Which brings me to the second line, which comes from the movie short Danger Word, based off the Devil’s Wake book series by Tananarive Due and Steven Barnes. The line (and central part of the video) is, “Still here.” It’s the last thing I whispered to my dog on Thursday. I’ve whispered it to him a few times the last couple weeks. And I said it to myself this morning as I got up to leave and caught myself getting his pills ready for him.

"Still Here" a scene from Danger Word

“Still Here” a scene from Danger Word

I went to the Starbucks due to how late it was getting. Not to mention I had a free drink reward in my app. What I found was I had to sit through a couple songs in my playlist before I could start the next short story. The words didn’t want to flow this morning. Four days off (not counting the writing I did Friday for that Good Day blog post), and I was still gummed up in the creative works.

How do you get through writers block? It’s something I’ve seen covered on the NaNoWriMo site, as well as other author resources websites. But I don’t believe in writers block. I do believe my head wasn’t in the game because it was drawn out of my story too much. So I worked the story through a bit at a time. A dog made it’s way into the apartment in the story. And the words came to me. Which brings me to the third line I have been using a lot the last few weeks.

This one came from The Walking Dead – the show, not the comic. The last season, when everyone was getting sick, people on the show quoted Hershel several times. “We’ve all got a job to do.” That is what I told myself this morning after a couple songs to get my head straight. It’s part of what works for me as a writer. The music is kind of my Pavlovian creative response trigger.

When I first started taking writing seriously and jumped in to NaNoWriMo several years back, I hit a stumbling block. That month my uncle had passed away and I was driving the passenger van from Wisconsin to Pennsylvania with the folks from here. I couldn’t recover from it. I’d lost my voice for several weeks that time. So, I knew this was coming, which is part of what saved me. But honestly there were several things that will make my Camp NaNoWriMo challenge pull through this month.

1. The Format

I am doing an anthology of short stories. I don’t think I can catch up to hit 30 short stories for the month. I will hit 55-60k in short stories for the month though. It also allowed me the flexibility to write what was causing me to get gummed up. To write stories down about my dog, and why it was hitting me so hard. To allow dogs of various fashion to make it into my stories, sometimes popping up without me even realizing it.

2. Routine

I have a routine. I write nearly every day.

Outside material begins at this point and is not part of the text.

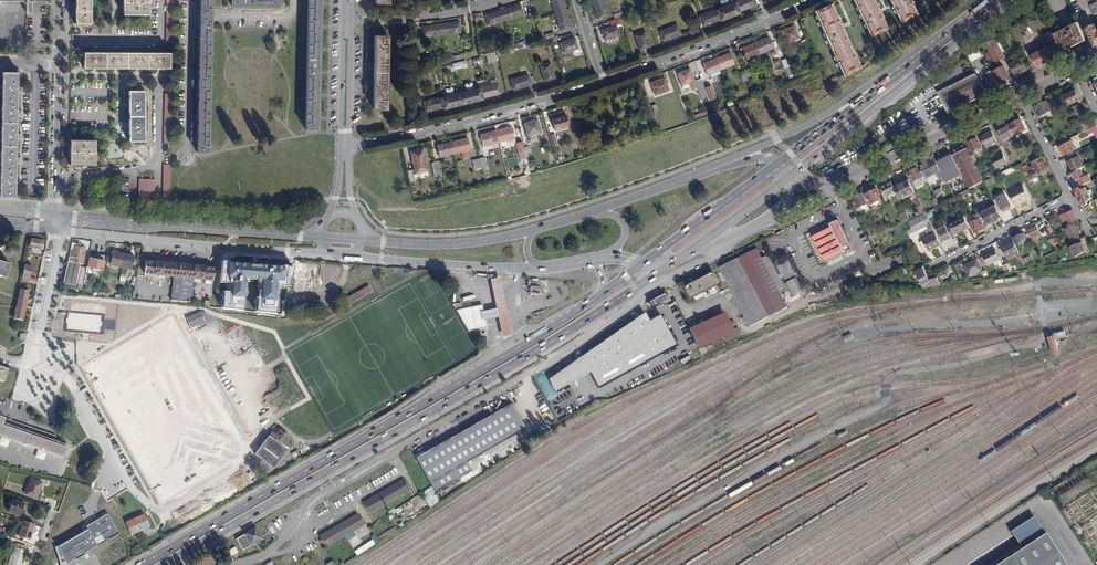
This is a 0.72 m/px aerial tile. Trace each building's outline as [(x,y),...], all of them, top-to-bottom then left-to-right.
[(26,2),(26,12),(31,12),(31,2),(34,2),(34,0),(0,0),(0,1),(26,2)] [(75,23),(91,24),(91,12),(91,0),(75,0),(75,23)] [(123,14),(148,14),(148,0),(123,0),(123,14)] [(174,43),(175,0),(167,0),(166,43),(174,43)] [(200,15),(197,152),(208,153),(211,15),(211,0),(200,0),(200,15)] [(305,130),(316,130),(319,0),(308,0),(305,130)] [(555,13),(565,10),(562,0),(551,0),(555,13)] [(592,2),(597,19),(608,15),(603,0),(597,0),(592,2)] [(739,12),(756,5),(754,0),(738,0),(734,2),(735,2),(739,12)] [(867,28),(871,36),(886,29),(882,20),(883,20),(874,0),(853,0),(867,28)] [(896,14),(900,22),(914,15),(910,7),(911,7),(908,0),(889,0),(896,14)] [(725,6),(730,17),(739,13),(739,12),(735,2),(729,5),(725,6)] [(831,3),(814,11),(840,67),(841,66),(845,74),(860,67),(857,59),(831,3)] [(520,4),(502,9),(505,20),(523,15),(520,4)] [(552,14),(549,6),(543,8),(544,12),(545,16),(552,14)] [(621,17),(628,15),(627,11),(626,6),(622,8),(623,11),(613,14),(615,19),(621,17)] [(730,17),(725,6),(722,8),(716,10),(720,19),(720,21),(730,17)] [(505,20),(502,9),(485,15),(488,25),(505,20)] [(703,26),(720,19),(716,10),(716,9),(699,16),(703,26)] [(565,10),(555,13),(561,30),(571,27),(565,10)] [(647,15),(637,18),(639,25),(649,21),(647,15)] [(459,22),(440,24),(442,35),(460,32),(459,22)] [(1086,40),(1078,22),(1055,34),(1063,52),(1086,40)] [(442,35),(440,24),(422,26),(423,37),(442,35)] [(619,35),(616,24),(601,29),(604,40),(619,35)] [(1096,24),(1088,28),(1096,45),(1096,26),(1096,24)] [(680,35),(676,25),(659,31),(663,41),(680,35)] [(799,38),(793,26),(781,32),(787,44),(799,38)] [(697,36),(694,27),(688,29),(692,38),(697,36)] [(1052,30),(1044,34),(1049,44),(1057,40),(1052,30)] [(650,46),(645,31),(634,35),(640,50),(650,46)] [(555,39),(553,32),(545,35),(546,39),(549,39),(550,42),(553,41),(555,40),(555,39)] [(388,36),(375,36),(373,109),(386,109),(388,36)] [(768,37),(756,42),(760,54),(767,51),(768,51),(770,49),(773,48),(768,37)] [(578,48),(575,38),(567,40),(559,43),(563,53),(578,48)] [(998,43),(995,38),(986,44),(996,62),(1005,57),(998,43)] [(811,49),(807,39),(802,41),(807,51),(811,49)] [(760,54),(756,42),(742,48),(747,59),(760,54)] [(1061,56),(1055,45),(1033,56),(1038,67),(1061,56)] [(977,49),(967,55),(971,62),(981,56),(977,49)] [(170,68),(170,53),(84,52),(84,68),(170,68)] [(487,63),(496,61),(494,52),(485,55),(487,63)] [(729,53),(716,59),(720,70),(733,64),(729,53)] [(1028,70),(1022,58),(1009,65),(1016,77),(1028,70)] [(707,75),(720,70),(716,59),(703,64),(707,75)] [(791,71),(785,59),(781,60),(786,73),(791,71)] [(555,78),(550,63),(540,66),(545,81),(555,78)] [(417,69),(418,73),(422,72),(424,71),(438,68),(437,64),(417,69)] [(451,64),(446,65),(443,66),(444,69),(447,69),(448,72),(454,71),(452,64),(451,64)] [(1010,77),(1004,66),(994,72),(997,79),(1000,82),(1001,82),(1010,77)] [(694,81),(690,68),(677,73),(682,85),(690,83),(692,90),(697,88),(699,92),(705,90),(701,78),(694,81)] [(748,69),(744,71),(747,80),(748,82),(751,81),(753,81),(748,69)] [(992,81),(997,79),(994,72),(993,70),(987,73),(992,81)] [(743,82),(747,80),(744,71),(739,73),(743,82)] [(2,72),(0,186),(0,197),(15,197),(18,72),(2,72)] [(530,85),(527,75),(510,80),(513,91),(530,85)] [(949,112),(986,93),(982,86),(977,75),(940,93),(949,112)] [(668,90),(664,78),(650,82),(655,95),(668,90)] [(995,89),(991,82),(982,86),(986,93),(995,89)] [(479,87),(480,88),(482,98),(500,93),(497,83),(479,87)] [(713,97),(709,85),(705,86),(709,98),(713,97)] [(473,90),(470,90),(473,102),(483,99),(482,98),(480,88),(473,90)] [(145,141),(144,90),(129,90),(129,141),(145,141)] [(466,91),(460,93),(463,104),(473,102),(470,90),(466,91)] [(1080,99),(1075,90),(1064,95),(1069,105),(1080,99)] [(463,104),(460,93),(454,94),(451,95),(454,107),(463,104)] [(164,142),(172,142),(173,94),(165,94),(164,142)] [(447,96),(441,98),(443,108),(444,109),(454,107),(451,95),(447,96)] [(443,108),(441,98),(441,97),(423,101),(425,112),(443,108)] [(1048,103),(1047,101),(1037,105),(1042,116),(1048,113),(1050,117),(1054,115),(1048,103)] [(549,112),(554,128),(568,124),(563,108),(549,112)] [(1086,126),(1080,116),(1076,118),(1077,120),(1083,132),(1088,129),(1094,126),(1096,125),(1095,122),(1086,126)] [(540,132),(537,119),(524,122),(528,135),(540,132)] [(1021,119),(1008,126),(1013,136),(1026,130),(1021,119)] [(495,130),(498,142),(513,138),(510,126),(495,130)] [(1004,141),(1013,136),(1008,126),(999,130),(1004,141)] [(498,142),(495,130),(481,134),(484,146),(498,142)] [(997,141),(992,131),(980,137),(985,147),(997,141)] [(452,141),(455,153),(461,151),(463,160),(469,158),(467,150),(470,149),(467,138),(452,141)] [(982,148),(977,138),(967,143),(972,151),(978,149),(979,150),(982,148)] [(1067,139),(1061,142),(1060,143),(1062,146),(1060,147),(1064,155),(1067,154),(1073,151),(1076,149),(1070,138),(1067,139)] [(96,140),(70,139),(70,165),(95,165),(96,140)] [(455,153),(452,141),(437,145),(439,157),(455,153)] [(1034,148),(1037,155),(1043,152),(1039,145),(1034,148)] [(491,147),(484,148),(485,156),(492,155),(491,147)] [(426,161),(423,148),(410,151),(414,169),(407,171),(410,182),(411,182),(413,181),(415,181),(414,175),(424,172),(422,162),(426,161)] [(952,156),(961,174),(968,188),(983,181),(967,148),(966,149),(958,153),(957,150),(956,151),(954,151),(955,154),(952,156)] [(961,174),(952,156),(951,152),(936,160),(946,179),(947,181),(961,174)] [(1045,156),(1043,152),(1037,155),(1032,157),(1034,161),(1030,163),(1032,166),(1023,171),(1025,175),(1030,173),(1032,179),(1045,173),(1044,171),(1047,169),(1041,158),(1045,156)] [(1008,163),(1003,153),(991,159),(996,169),(1008,163)] [(487,170),(484,157),(479,158),(479,159),(481,167),(483,167),(484,171),(487,170)] [(1073,172),(1080,168),(1084,167),(1079,157),(1069,162),(1073,172)] [(920,165),(923,170),(927,179),(937,174),(941,182),(946,179),(936,160),(935,158),(920,165)] [(162,202),(170,202),(170,200),(171,170),(171,165),(163,165),(162,202)] [(1013,167),(999,174),(1001,178),(1016,170),(1013,167)] [(927,179),(923,170),(919,172),(917,168),(909,172),(916,185),(923,181),(924,183),(928,181),(927,179)] [(1084,176),(1080,168),(1073,172),(1072,173),(1076,180),(1084,176)] [(1025,178),(1020,170),(1016,172),(1020,180),(1025,178)] [(986,185),(1001,178),(999,174),(991,178),(984,181),(986,185)] [(1083,180),(1084,184),(1094,179),(1092,176),(1083,180)] [(1094,179),(1084,184),(1086,187),(1081,189),(1079,187),(1075,189),(1083,206),(1088,204),(1087,201),(1092,198),(1090,194),(1092,193),(1091,189),(1088,191),(1087,188),(1096,183),(1096,181),(1096,178),(1094,179)] [(155,180),(139,179),(139,201),(154,202),(155,180)] [(894,187),(896,191),(900,199),(915,192),(909,180),(903,183),(897,186),(894,187)] [(896,191),(894,187),(892,182),(881,187),(886,197),(896,191)] [(1029,197),(1024,186),(1008,193),(1016,208),(1021,205),(1020,203),(1024,201),(1028,203),(1029,197)] [(879,196),(876,189),(867,194),(872,204),(881,200),(879,196)] [(870,210),(862,194),(853,198),(858,208),(860,207),(862,206),(863,207),(864,210),(865,210),(866,211),(870,210)] [(1010,205),(1005,194),(997,198),(1002,209),(1010,205)] [(1002,209),(997,198),(993,200),(996,205),(999,211),(1002,209)] [(918,208),(921,214),(926,212),(923,205),(918,208)] [(999,211),(996,205),(984,211),(991,224),(1003,219),(999,211)] [(1078,220),(1073,210),(1064,214),(1063,213),(1060,215),(1063,222),(1067,220),(1069,224),(1078,220)] [(991,224),(984,211),(981,212),(983,216),(988,226),(991,224)] [(910,218),(908,214),(900,218),(902,222),(910,218)] [(911,221),(916,230),(931,223),(926,214),(911,221)] [(979,218),(977,214),(973,216),(975,221),(971,223),(975,233),(988,227),(988,226),(983,216),(979,218)] [(950,224),(951,227),(955,235),(970,227),(964,216),(950,224)] [(854,250),(838,219),(830,223),(832,226),(813,235),(826,261),(845,252),(846,254),(854,250)] [(1080,234),(1074,223),(1065,227),(1072,241),(1079,238),(1078,235),(1080,234)] [(1040,234),(1036,225),(1027,230),(1033,243),(1036,241),(1034,237),(1040,234)] [(951,236),(955,235),(951,227),(947,228),(946,227),(939,231),(944,241),(951,237),(951,236)] [(936,234),(921,241),(927,252),(941,245),(936,234)] [(1025,236),(1023,234),(1013,238),(1016,244),(1021,242),(1022,244),(1031,240),(1028,234),(1025,236)] [(1055,250),(1061,248),(1057,237),(1050,239),(1055,250)] [(29,247),(42,250),(44,241),(31,238),(30,242),(29,242),(28,247),(29,247)] [(777,263),(787,258),(776,238),(767,243),(777,263)] [(1019,252),(1013,241),(1002,247),(1008,258),(1019,252)] [(1085,252),(1080,242),(1070,247),(1075,257),(1085,252)] [(86,268),(88,259),(85,258),(86,247),(80,247),(72,246),(64,283),(83,287),(84,280),(86,268)] [(884,258),(879,247),(875,249),(881,260),(884,258)] [(762,259),(757,248),(721,267),(750,326),(787,307),(777,287),(783,285),(768,256),(762,259)] [(999,259),(994,249),(984,255),(989,265),(994,262),(999,259)] [(111,265),(121,267),(124,254),(114,252),(111,265)] [(88,259),(86,268),(93,269),(92,272),(96,273),(97,270),(103,271),(106,255),(90,253),(88,259)] [(134,256),(124,254),(121,267),(131,269),(134,256)] [(787,258),(777,263),(785,278),(794,273),(787,258)] [(1003,266),(999,259),(994,262),(995,266),(998,264),(1000,267),(1003,266)] [(179,277),(180,264),(146,260),(144,274),(174,277),(179,277)] [(982,269),(977,260),(965,265),(970,275),(982,269)] [(5,278),(9,265),(0,262),(0,277),(5,278)] [(245,271),(237,270),(230,296),(253,298),(255,282),(258,282),(260,264),(246,263),(245,271)] [(179,277),(174,277),(171,300),(188,302),(189,296),(191,279),(194,279),(213,281),(214,278),(210,277),(211,267),(180,264),(179,277)] [(24,265),(21,280),(28,282),(32,266),(24,265)] [(929,280),(922,266),(913,271),(915,276),(917,275),(922,284),(929,280)] [(285,268),(275,267),(273,285),(278,286),(279,278),(283,278),(285,268)] [(90,281),(92,272),(93,269),(86,268),(84,280),(90,281)] [(230,296),(237,270),(230,269),(227,295),(230,296)] [(718,284),(712,272),(683,287),(689,299),(718,284)] [(796,278),(803,292),(806,290),(799,277),(796,278)] [(485,320),(498,317),(502,336),(510,334),(511,334),(500,278),(490,280),(496,308),(483,311),(485,320)] [(795,296),(803,292),(796,278),(788,282),(795,296)] [(848,291),(863,284),(861,278),(845,285),(848,291)] [(369,285),(345,298),(348,305),(372,291),(369,285)] [(19,289),(16,304),(25,306),(28,290),(19,289)] [(210,301),(210,307),(217,308),(220,291),(219,291),(212,289),(210,301)] [(788,291),(784,293),(787,299),(788,298),(790,302),(804,295),(802,293),(792,298),(788,291)] [(667,299),(664,293),(649,302),(652,307),(667,299)] [(254,302),(243,301),(242,308),(254,309),(254,302)] [(453,304),(456,310),(468,331),(487,327),(485,320),(483,311),(482,305),(462,309),(461,303),(453,304)] [(22,320),(25,306),(16,304),(13,319),(22,320)] [(273,306),(272,314),(280,314),(281,307),(273,306)] [(205,321),(200,311),(187,317),(191,327),(205,321)] [(673,344),(658,315),(646,322),(641,313),(546,380),(553,392),(588,373),(596,387),(673,344)] [(732,333),(722,313),(685,329),(696,349),(732,333)] [(1066,337),(1064,331),(1051,334),(1052,337),(1049,338),(1054,356),(1059,355),(1055,340),(1066,337)] [(435,492),(530,436),(511,404),(416,460),(435,492)] [(390,405),(375,414),(378,418),(393,409),(390,405)] [(0,417),(0,435),(64,457),(67,445),(54,441),(55,436),(0,417)] [(101,428),(114,451),(120,448),(107,424),(101,428)] [(290,437),(280,429),(276,434),(272,431),(270,434),(275,438),(274,440),(269,436),(255,454),(273,468),(287,450),(287,449),(290,445),(286,442),(290,437)] [(292,453),(296,460),(311,451),(307,445),(292,453)] [(298,464),(296,460),(292,453),(285,457),(291,467),(298,464)] [(43,483),(31,479),(26,494),(37,498),(43,483)] [(412,491),(405,479),(364,503),(371,514),(412,491)] [(420,492),(428,507),(438,502),(430,487),(420,492)] [(120,489),(114,491),(118,506),(126,502),(125,499),(121,489),(120,489)] [(24,503),(12,499),(8,512),(20,516),(24,503)] [(120,534),(109,514),(88,526),(90,529),(99,546),(120,534)] [(135,518),(140,530),(149,526),(144,514),(135,518)] [(140,530),(135,518),(127,522),(132,534),(140,530)] [(357,521),(355,518),(318,540),(320,544),(318,545),(320,549),(322,547),(325,552),(362,529),(357,521)] [(35,525),(23,521),(18,536),(30,540),(35,525)] [(99,546),(90,529),(59,547),(69,564),(100,548),(99,546)] [(1043,534),(1041,531),(988,564),(995,564),(1043,534)] [(258,542),(253,532),(234,543),(240,552),(258,542)] [(1044,533),(1043,534),(995,564),(1065,564),(1044,533)] [(350,539),(354,545),(361,541),(357,535),(350,539)] [(376,537),(355,551),(358,556),(379,542),(376,537)] [(18,544),(16,548),(14,547),(8,564),(19,564),(26,547),(18,544)]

If I sit down in a coffee shop with my iPod in, my mind slides into that mode without much effort. That makes the days when effort is involved that much easier. It’s like Harry Dresden being able to focus his shield spell better when he has that shield bracelet of his to use as a magical implement.

3. The Words

As an author, I feel words have power. That power can be used for ill or good. I take these quotes, lines and lyrics, and pull them out as the mantra to succeed. And in most cases to remind me what is important. A couple deep breaths with a “still here” at the end brings a center to me when everything else seems a mess.

Put it all together…

These three elements make up the material, somatic and verbal components of the spells that keep me going. The rituals invoking the creative state where my stories pop out of. They allow me to do the job. Because everybody’s got a job to do.

And had I access to these things previously, I’d have one less failed attempt at NaNoWriMo to my name. But then again, it was those failed attempts at the challenge that gave me the skills listed above to get past the obstacles to succeed.